Certes, on saisit que l’intonation de l’actrice, son phrasé, sa gestuelle rigide, tout ce formalisme, qui est aussi celui d’une chorégraphie lancinante et qui suscite le malaise, a un sens, qu’il est censé provoquer ou nous dire quelque chose. 

Mais on cherche, en vain : que gagne le texte à ce traitement qui, bien sûr met en valeur sa structure brisée et vertigineuse mais qui, aussi, à force d’abstraction forcée, suscite vite une sorte de lassitude agacée ? Que gagne Marie Stuart, malgré sa robe mordorée et sa collerette, et en dépit de l’ironie du texte, à cette dés-incarnation cérébrale et esthétisante et qui ne semble s’adresser qu’à des happy few ?

On peut ne voir dans ces choix qui ne servent aucune autre lecture que celle de la “performance“ - cette maladie du XXIe siècle – où la gratuité le dispute à la vacuité.

ENCORE UN MOT...

Ce traitement dramaturgique indique assez ce qui attend le spectateur venu voir Huppert mise en scène par Wilson : réduit à une passivité confite et dévote, il est condamné à admirer l’audace de l’un, la “performance“ de l’autre, à se laisser bercer par cette expérience visuelle et musicale, mais sans rien comprendre de plus sans doute à la tragédie épique que fut la vie de cette femme deux fois reine et mère impossible, à ne saisir du texte noyé dans un torrent glacial que les saillances répétées. 

Sortant de cette fascination magnétique, le spectateur n’a plus qu’à se lever pour offrir à l’actrice une très parisienne standing ovation. 

UNE PHRASE

« Je suis condamnée à savoir qui je suis et ce que je suis à tout moment. »

« Dieu a décrété que mon fils n’aurait pas de souvenir du visage de sa mère. 

L'AUTEUR

La vie de Mary Stuart a inspiré nombre d’écrivains, à commencer par Stefan Zweig qui fit paraître son Marie Stuart en 1935.

Rien d’étonnant donc à ce que Mary ait suscité l’intérêt du romancier Darryl Pinckney, dont la première œuvre, High Cotton, publiée en 1992, reçut le prix Art Seidenbaum du premier roman du Los Angeles Times. Le dernier livre de ce spécialiste des questions afro-américaines, sujet qu’il a enseigné à Harvard, Yale, à The New School et à The School of the Arts de Columbia, parut en 2022 : Come Back in September, a été finaliste en 2023 du National Book Critics Circle pour les autobiographies. 

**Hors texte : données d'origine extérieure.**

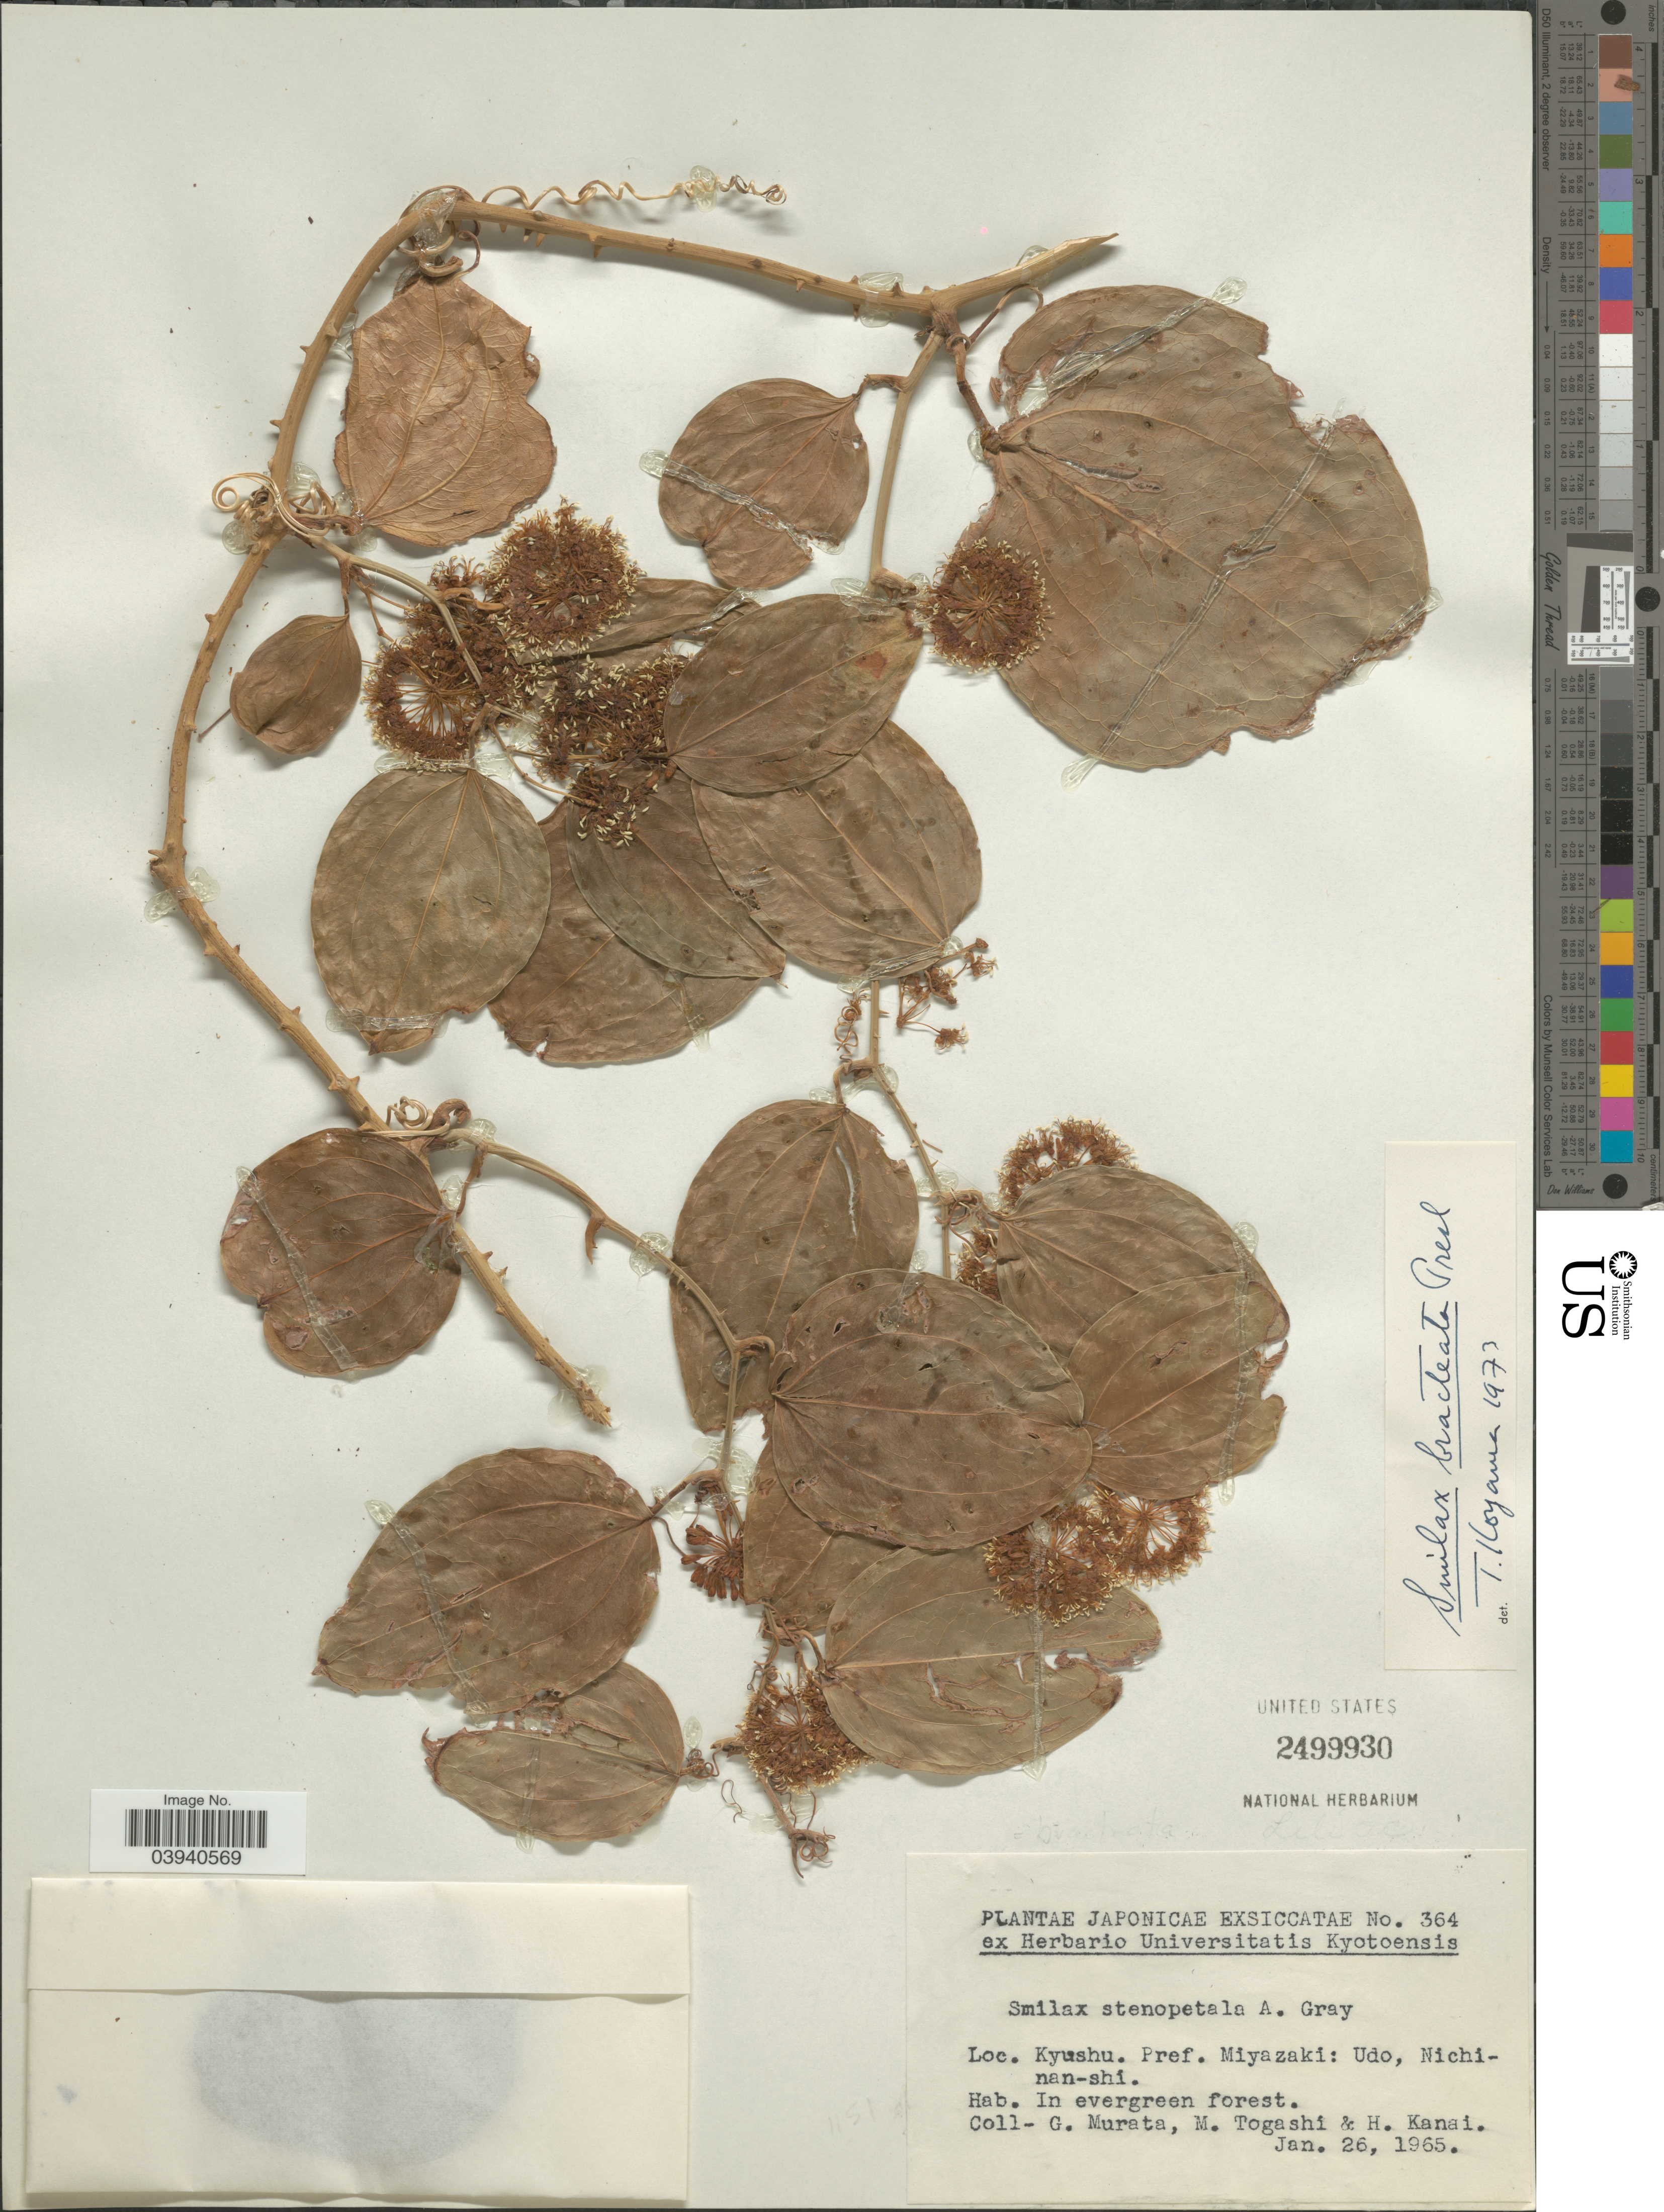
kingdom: Plantae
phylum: Tracheophyta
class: Liliopsida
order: Liliales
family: Smilacaceae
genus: Smilax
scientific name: Smilax bracteata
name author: C. Presl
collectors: G. Murata, M. Togashi & H. Kanai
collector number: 364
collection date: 1965-01-26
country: Japan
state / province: Miyazaki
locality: Kyushu. Pref. Miyazaki: Udo, Nichinan-shi.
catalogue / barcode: US 2499930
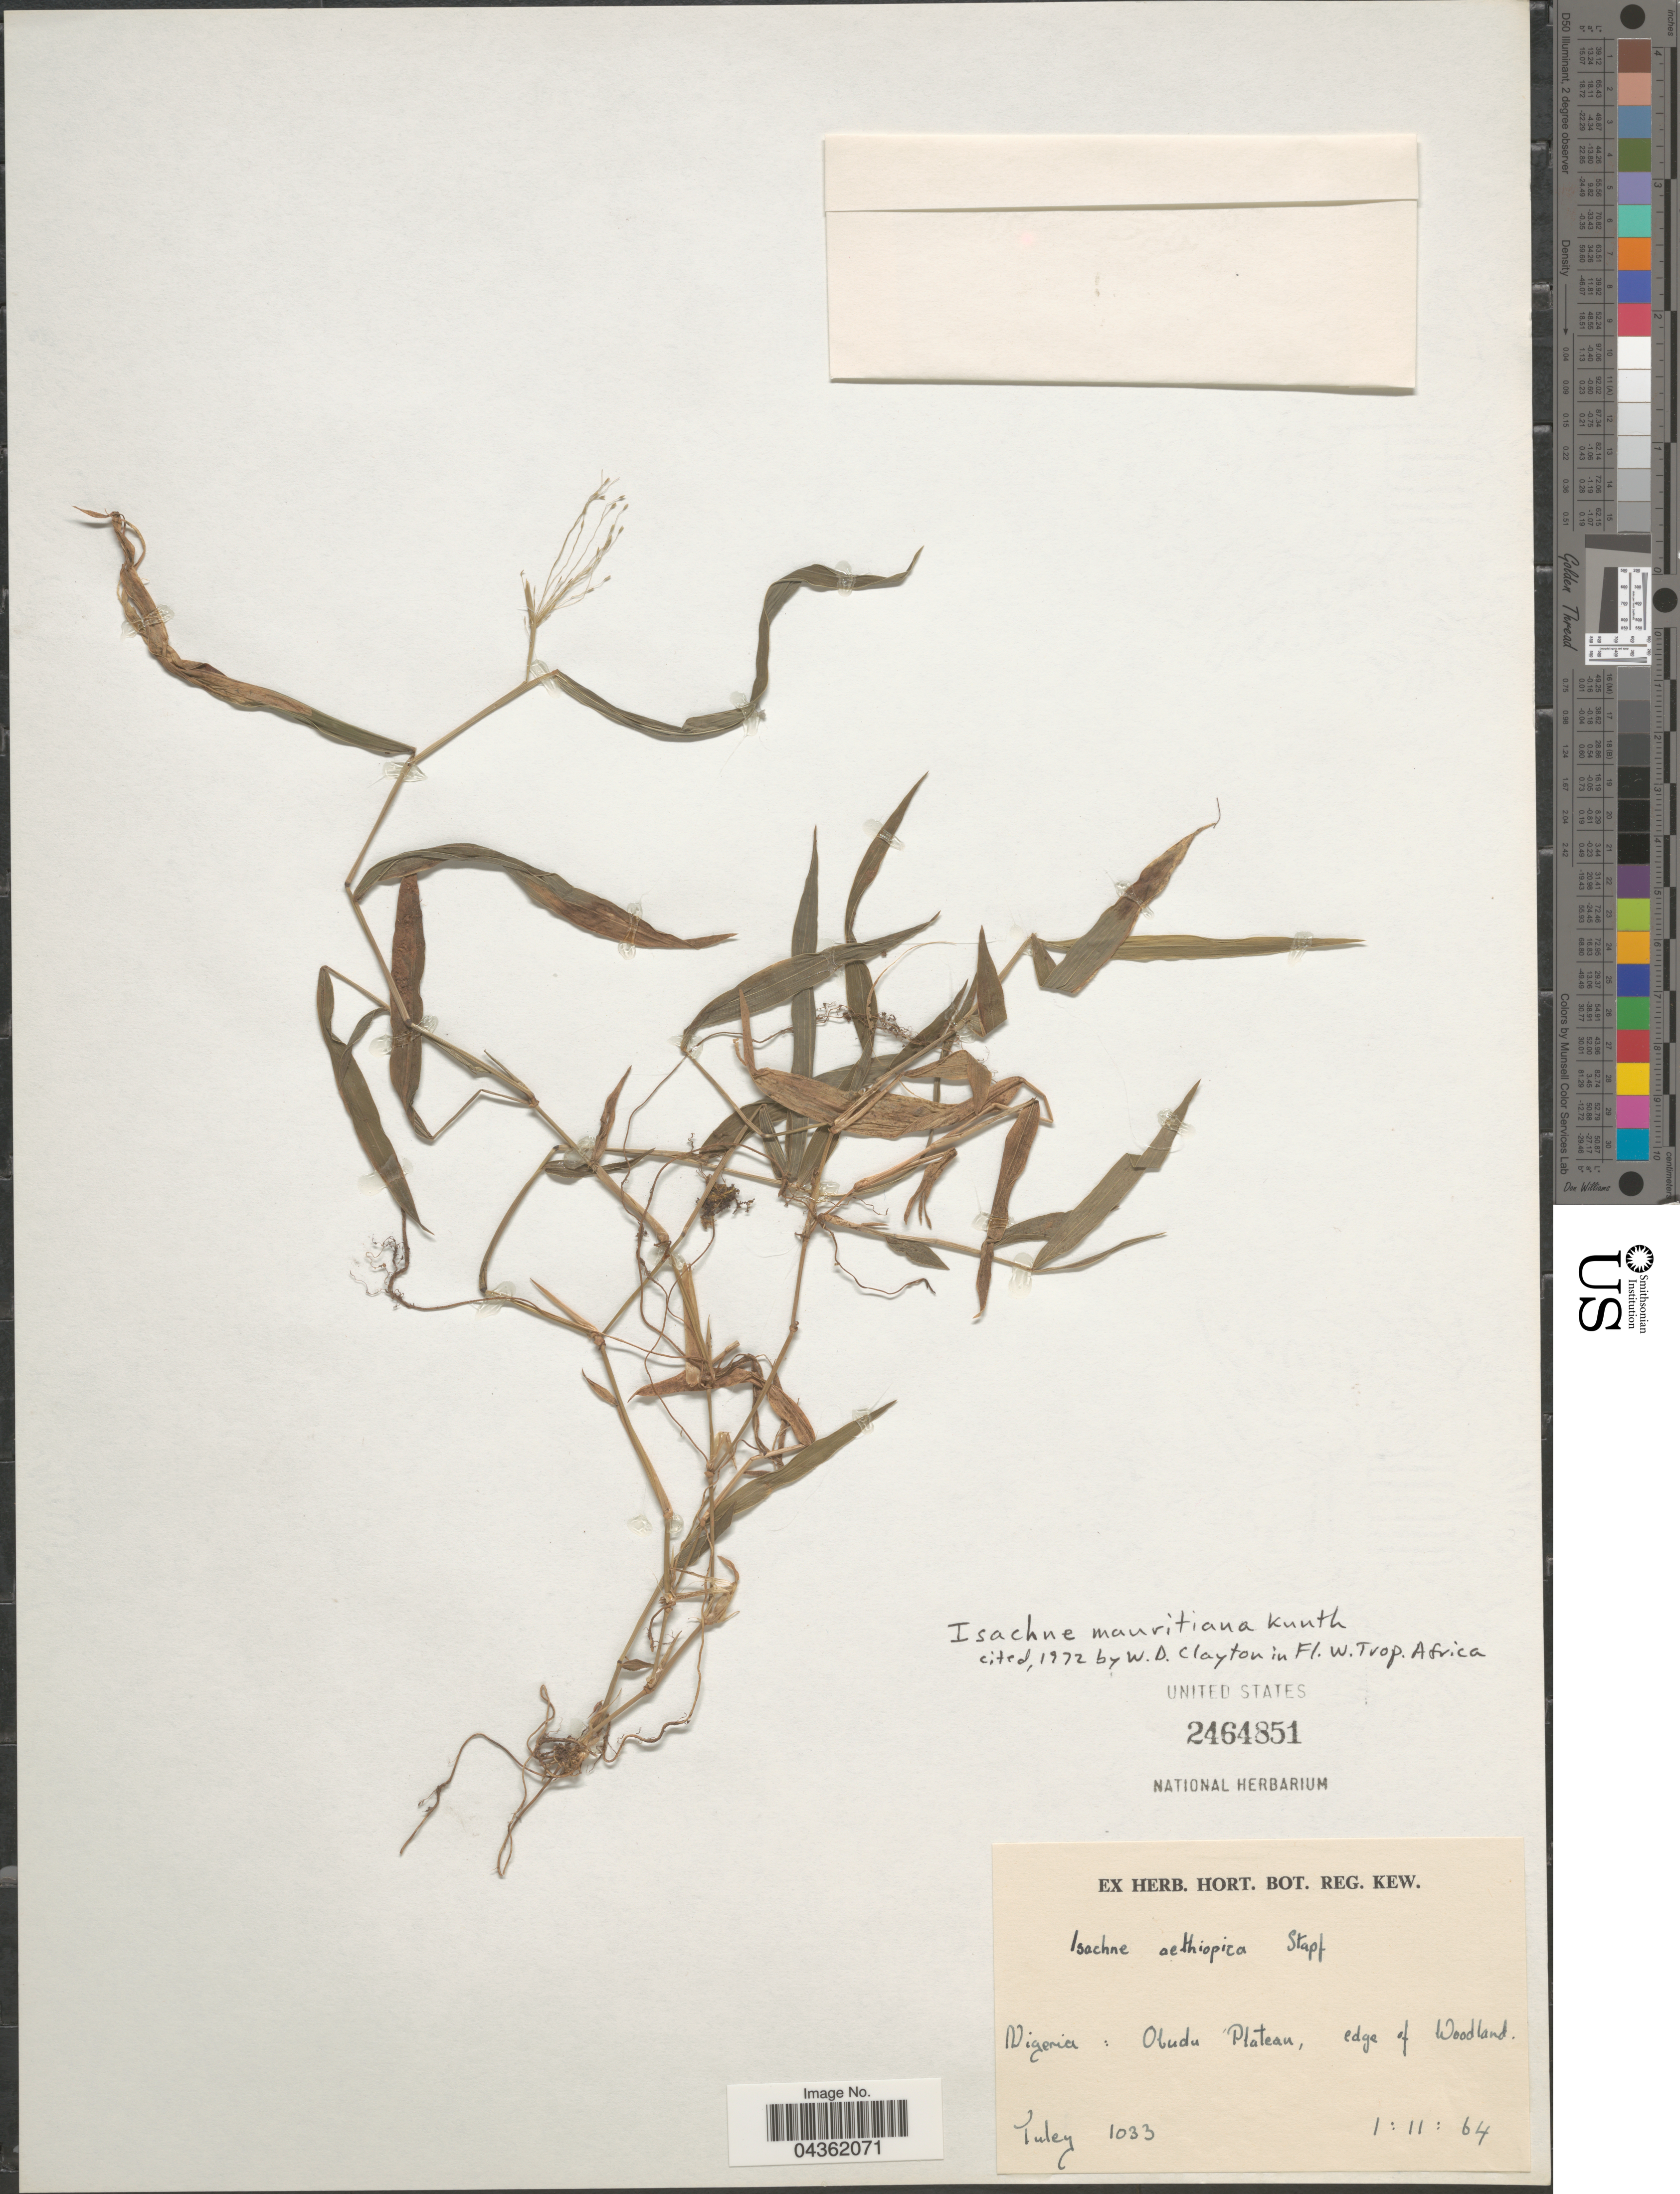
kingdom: Plantae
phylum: Tracheophyta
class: Liliopsida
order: Poales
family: Poaceae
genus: Isachne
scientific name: Isachne mauritiana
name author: Kunth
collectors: -. Tuley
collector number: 1033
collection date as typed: Transcribed d/m/y: 1/11/64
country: Nigeria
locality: Obudu Plateau, edge of Woodland.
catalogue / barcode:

Mary said what she said a été créé dans ce même Espace Cardin en mai 2019, dans le cadre des saisons hors les murs du Théâtre de la Ville. La comédienne y retrouvait le metteur en scène qui l’avait dirigée dans Orlando, adaptation du texte de Virginia Woolf déjà réalisée par Darryl Pinckney. Cette pièce, applaudie sur les plus grandes scènes européennes, est reprise aujourd’hui.